Web 1: Dynamic site basics

So now that I've explained the server setup, let's understand a bit about the theory behind how the site's designed. Many sites in the independent web community are simple static sites, which are made using only HTML, CSS and perhaps JavaScript to present all things.

This site, however, is a dynamic site, meaning that content is produced on the fly programmatically on the server's backend. Let's examine some basic theory about how this is accomplished before we move on into more topics about how individual parts of the site function.

Intro To Three Tier Architecture

Dynamic web applications typically are constructed around a so-called "3 tier" architecture. This architecture consists of 3 components, which are the Presentation Tier, the Logic Tier and the Data Tier. On a single-machine server, these may be represented in different software packages -- for example, in a LAMP like this one, Apache serves the presentation tier content (i.e. fully assembled HTML/CSS/JS), while the raw data for the site, e.g. content like articles, news posts, forum entries, etc, are stored in MySQL. PHP, then, serves as the logic tier, which programmatically formats user input that comes in from the presentation tier to store in the data tier, or else programmatically retrieves output from the data tier in order to present it to the user via the presentation tier.

data/web1/3tier.png

Note that while this site uses a single server, and the tiers are represented merely by different programs, in large enterprise installs, the different tiers could be on entirely different hosts. For instance, your application tier may simply be a public facing reverse proxy that calls into an application server that serves the logic tier's role. That application server then may be making queries to a sharded database server cluster. Large complex setups like this allow for various sorts of load balancing that can allow for a site with a very large number of users to operate on a large scale.

Let's go over some of the individual elements of the stack.

Data Tier

So I'm going to present these tiers from the bottom up, starting from the data tier due to the fact that the data tier is core to a dynamic web application, and if I'm desinging something new, designing the data tier usually has to be the first thing in order to get a working application off the ground. This is because we'll use the data tier to actually store and structure the information our site's ultimately going to present.

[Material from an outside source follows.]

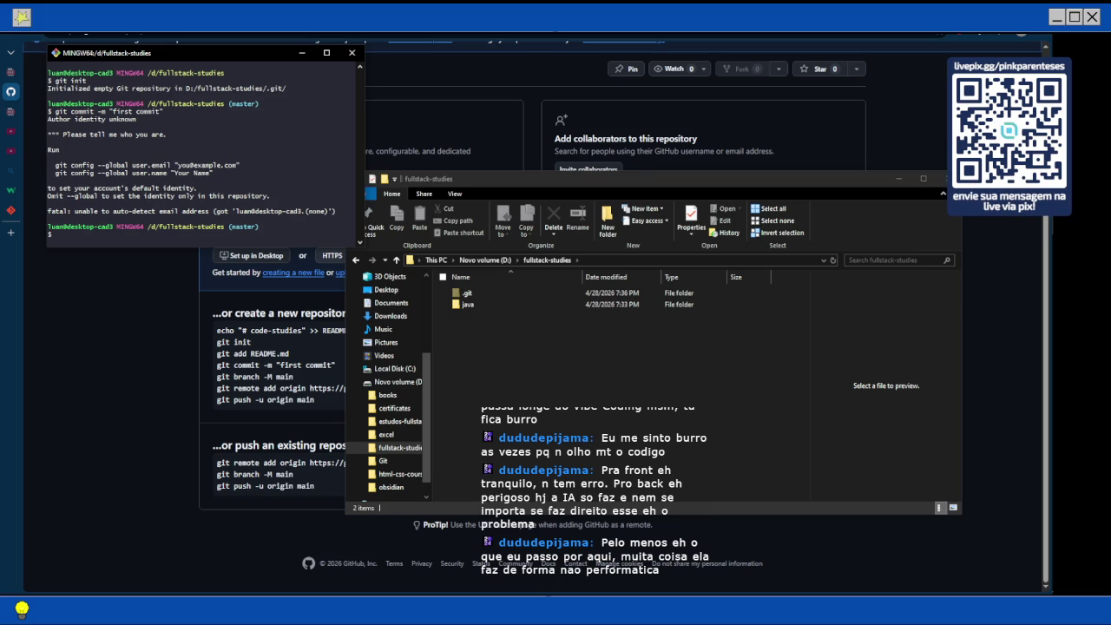
# Configure the global user.email, and switch the stream to its break scene meanwhile.
pyautogui.write('git config ')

As mentioned in Web 0, this site is based on a LAMP stack and runs MySQL for a database solution, and MySQL is a relational database system that stores data in nested datastructures.

More or less, in MySQL, there are databases, which are logical units that contain tables. Each table then contains particular data categories called columns, and a series of unique associated columns makes up a row, which is a particular data entry.

A way we can understand this more analogically is like so:

Database
Represents a comprehensive software system. I.e. your CMS or that forum script you use will often utilize its own database
Table
You can think of tables as representing a discreet "thing" within your software platform. E.g. I have a news poster on the main page. There is a table called "news" to represent newsposts as a "thing".
Column
We can think of columns as representing things that describe the thing represented by the table. So for instance, in my "news" table, each news post may be described with columns representing "headline", "content", "publication date", etc.
Row
A row is a particular set of associated columns -- i.e. it's an actual entry. So continuing from the "news" example, a particular story with a headline "something happened" and a content of "there was a thing that happened that you're reading about now" with a publication date of "1/2/1977" is a row.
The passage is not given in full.